Home / Health / Atlantic coastline dwellers decry dead fishes on Bayelsa shoreline, seek investigation

Atlantic coastline dwellers decry dead fishes on Bayelsa shoreline, seek investigation

Residents along Foropa, Sangana axis of the Atlantic coastline in Bayelsa state, Nigeria have reported sighting dead fishes littering the shoreline.

Some of the residents who spoke on the development said the occurrence was noticed since March 15 and was yet to abate fueling fears of pollution of the country’s territorial waters by toxic substances.

Mr Leghemo Ebrasin, a youth leader said the development was strange and could be an indication of increased toxicity of the Atlantic ocean which could impact residents.

Ebrasin, who hails from Koluama, a settlement on the Atlantic shoreline, Southern Ijaw local Government Area of Bayelsa urged oil firms operating in the area to close ranks with the oil industry regulators to trace the source of the pollution.

“The residents on the shoreline are concerned and worried about what is happening with the coastline littered with dead fishes, the maritime environment supports our livelihood which is fishing.

“The same environment hosts oil operations with several oil blocks in the area operated by many oil firms and I believe the safety of their operational environment should be of concern to the operators of these oilfields too.

“There is need for an industry-wide joint investigation involving the regulators and all operators with community and government representatives at the three tiers to find out the cause of the massive death of fish species.
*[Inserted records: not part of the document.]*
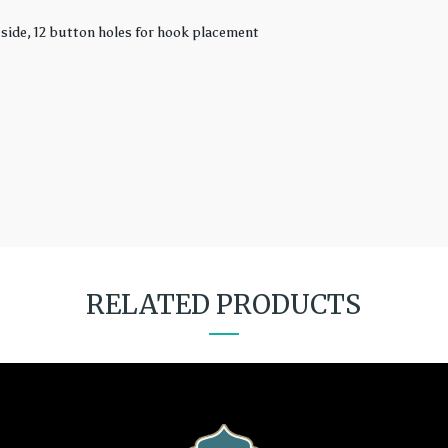
 side, 12 button holes for hook placement
RELATED PRODUCTS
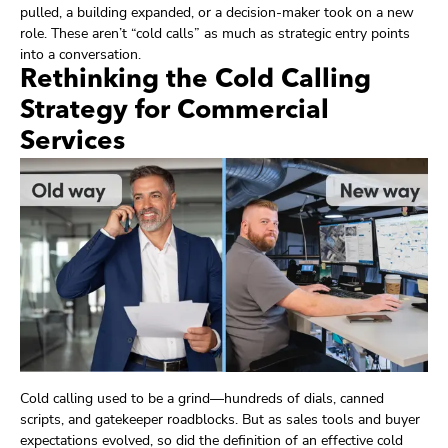
pulled, a building expanded, or a decision-maker took on a new
role. These aren’t “cold calls” as much as strategic entry points
into a conversation.
Rethinking the Cold Calling
Strategy for Commercial
Services
Cold calling used to be a grind—hundreds of dials, canned
scripts, and gatekeeper roadblocks. But as sales tools and buyer
expectations evolved, so did the definition of an effective cold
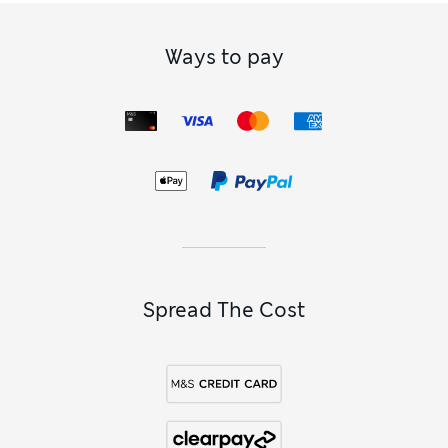
Ways to pay
Spread The Cost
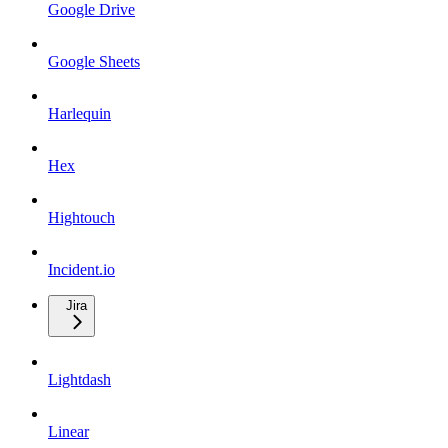
Google Drive
Google Sheets
Harlequin
Hex
Hightouch
Incident.io
Jira
Lightdash
Linear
“My parents are both in the fishing vocation and have refrained from going to fish out of concern for the public health implication of contaminated toxic fish,” the youth leader said.

Michael Owin, who resides at Sangana, a coastline settlement in Bayelsa, said that the people have been seeing dead fishes washed ashore and dropped by the tide on a daily basis from the middle of March.

According to him, some unsuspecting people have picked the dead fishes taking them for ‘stranded’ and eaten them.

“It is not unusual to find fishes dropped at the coastline after the tide goes down but the number is making us curious to suspect that the marine ecosystem must be getting much toxic.

“The common fish species here are known to be resilient and sensitive, one would have expected them to migrate deeper but their death in numbers may be an indication of crisis,” he said.

Ebi Seigha, a fisherman in Southern Ijaw Local Government Area told NAN that the fishing communities were worried at the development, adding that they were concerned about the safety of their catch.

Another resident at Foropa, a coastline community in Bayelsa, Mr Ekemeghesuotei Sese, said an environmental audit of materials used by oil companies was desirable to ascertain the safety of people in the area.

He said that such a development was capable of wiping off species of sea creatures in the food chain.